As far as I've seen in this thread, there's only *one* person arguing
for change, and even he isn't advocating changing the default behavior.
So why are you of the opinion that we need to make radical changes in
the default behavior? Which is what the proposals you've suggested are.

I haven't seen anything that involves changing the default behavior that
would not make it materially harder to run multiple copies of PG, and
especially would make it materially harder to create a test installation
without needing root privileges to do the install. Anything that pushes
config files into fixed places means you need root.

The whole discussion reminds me quite a bit of Tom Lockhart's patch to
specify WAL file location on the postmaster command line. That one
unfortunately degenerated into a religious war :-( which it seems we are
coming perilously close to here as well. But I think the issues are
very similar --- convenience of setup versus probability of accidentally
setting up the wrong thing. The potential downside to the WAL location
business was a lot worse than what we face for config, but it's still a
real risk. Mark Kirkwood pointed out the risk of starting a production
server with the fsync=off setting you use for a test database. Another
example is starting server A with the pg_hba.conf settings you mean to
use with server B, and thereby allowing the wrong set of people access
to server A; in the worst case scenario that'd be a major security
breach.

My general feeling about it is that adding additional postmaster command
line switches is not the way to go, especially not when those switches
can specify things that might be subtly incompatible with other switch-
selected things. That's why I don't like the -C versus -D business.
It's too easy to make a mistake if you are starting the postmaster
manually, and it's too hard to handle if you are starting the postmaster
from an init script (since generally users aren't supposed to edit init
scripts directly, no?). There should be just *one* switch. From a
pure functionality point of view it wouldn't matter much whether it was
-C or -D, as the system could be designed to find either from the other.

# # # # # # #

* _REQUESTS_:
(1) Transcribe part of the postmaster configuration message word for word, beginning at the words "So why are you" and stopping after "you need root.".
(2) Go on with the postmaster configuration message from its last sentence.

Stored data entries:
# # # # # # #

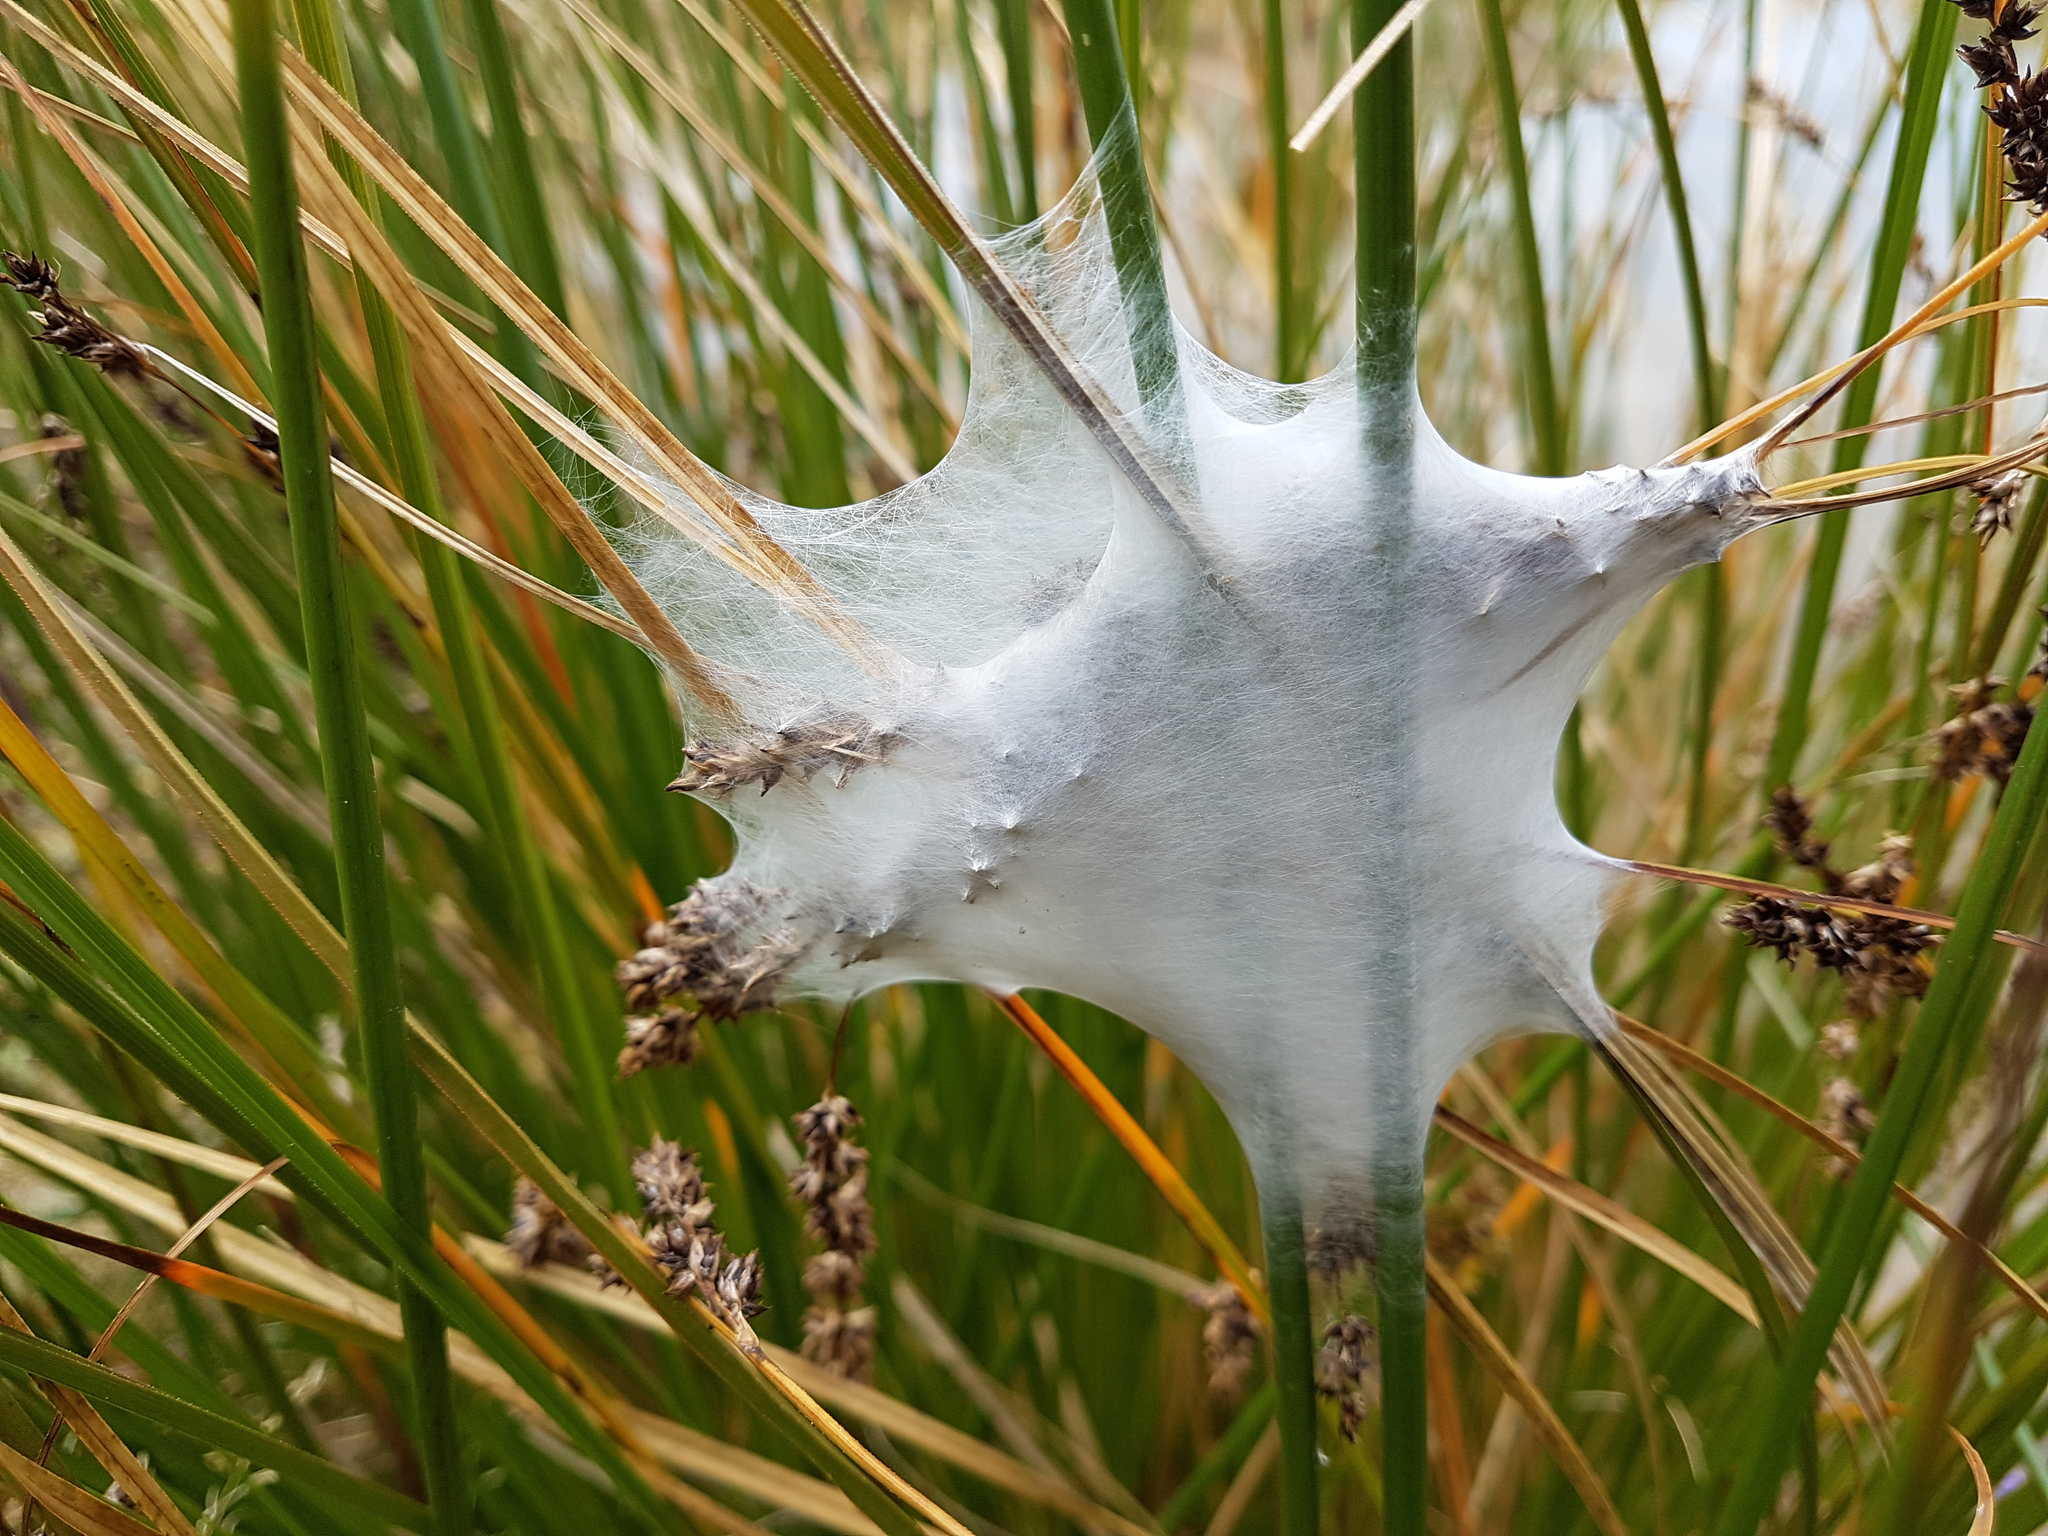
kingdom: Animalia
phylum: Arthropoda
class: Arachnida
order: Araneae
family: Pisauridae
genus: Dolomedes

# # # # # # #

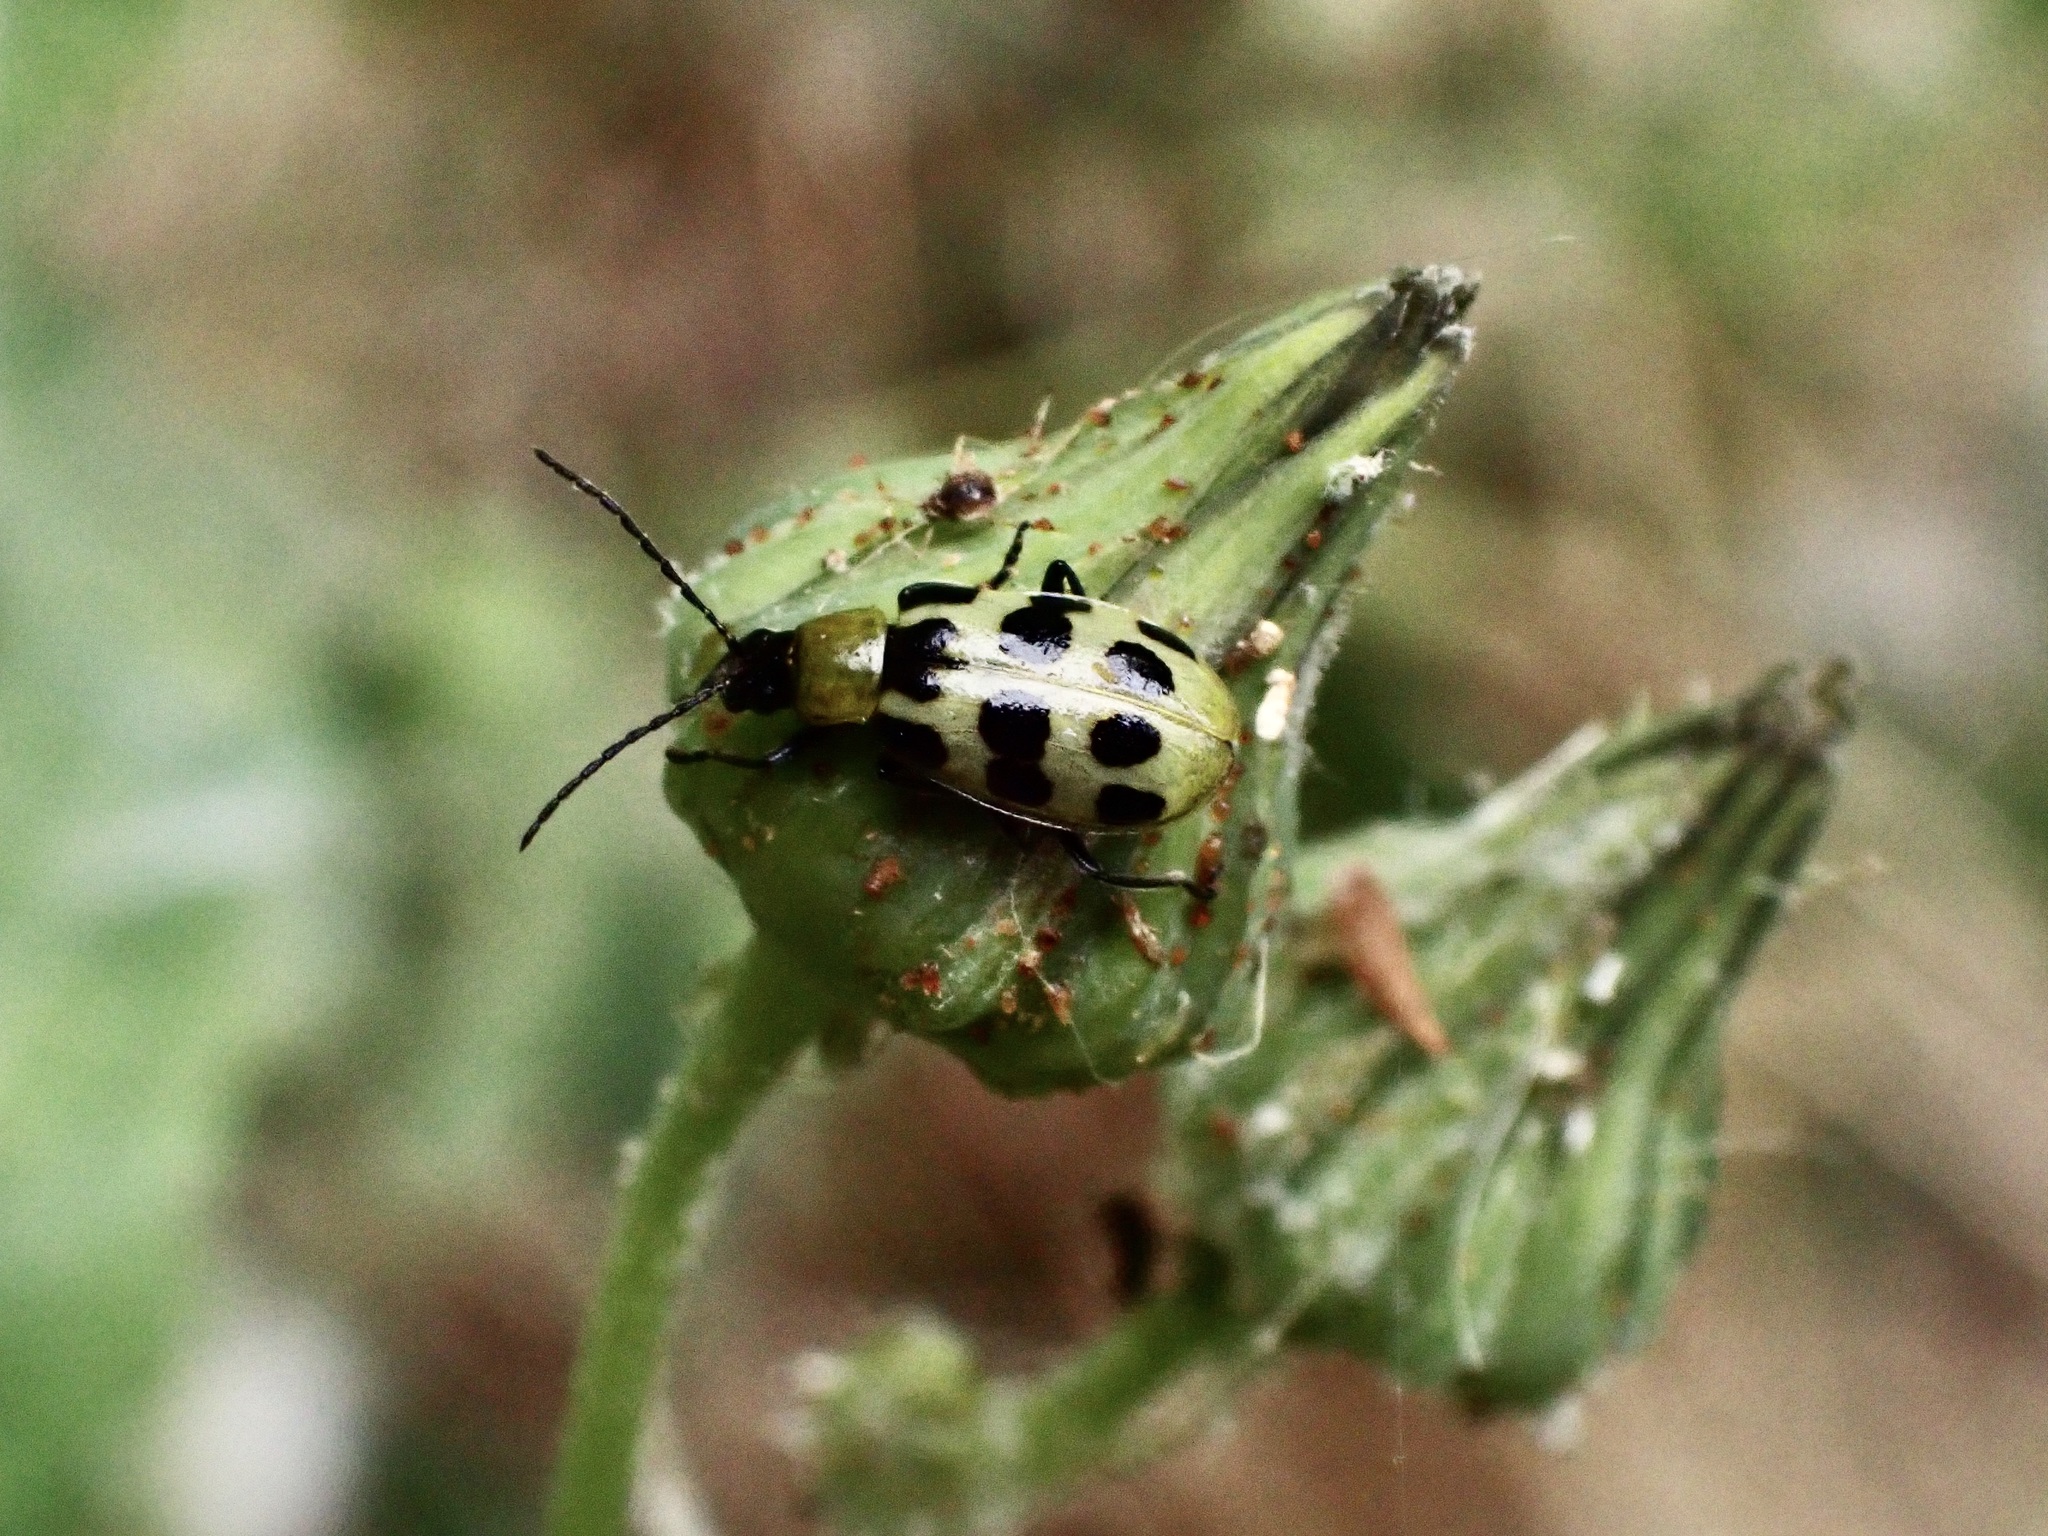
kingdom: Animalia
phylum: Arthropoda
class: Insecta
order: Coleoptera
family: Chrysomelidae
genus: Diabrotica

# # # # # # #

* _OUTPUTS BY TASK_:
(1)
So why are you of the opinion that we need to make radical changes in
the default behavior? Which is what the proposals you've suggested are.

I haven't seen anything that involves changing the default behavior that
would not make it materially harder to run multiple copies of PG, and
especially would make it materially harder to create a test installation
without needing root privileges to do the install. Anything that pushes
config files into fixed places means you need root.

(2)
But we have a longstanding precedent that it is -D and you find the
config from that. I don't think we should lightly cast aside backwards
compatibility just to reverse the convention.

I have not heard any argument so far that explains to me why it wouldn't
work fine to leave the postmaster switch set as-is (-D only), and expect
people who want centralized config to set up the config files inside
that data directory to be dummies that point to master config files
elsewhere. You can do that today with symlinks, and for those who
dislike symlinks I'm willing to adopt the part of the patch that allows
"#include"-type functionality. This approach keeps the config-to-data
association stored in the filesystem where it should be, rather than
relying on the DBA to remember to specify the correct -C and -D pair
every time he starts the postmaster. It also allows many-to-one
relationships to work properly. You can easily make multiple data
directories point to the same config files, if that is indeed what you
mean to do. You can't make one config file point to multiple data
directories, so the other way requires both -C and -D on the command
line which is error-prone.

I find no merit in the argument about "I can't remember where the data
directory is". If you can't remember that then how are you going to
remember where the config file is either? The only way is to establish
a personal standard. If you want to have a personal standard about
where the centralized config files are, fine --- you can even add
comments to them to remind you of which data directory(s) each one is
used with. But I don't see that that's fundamentally superior to doing
things in the reverse way.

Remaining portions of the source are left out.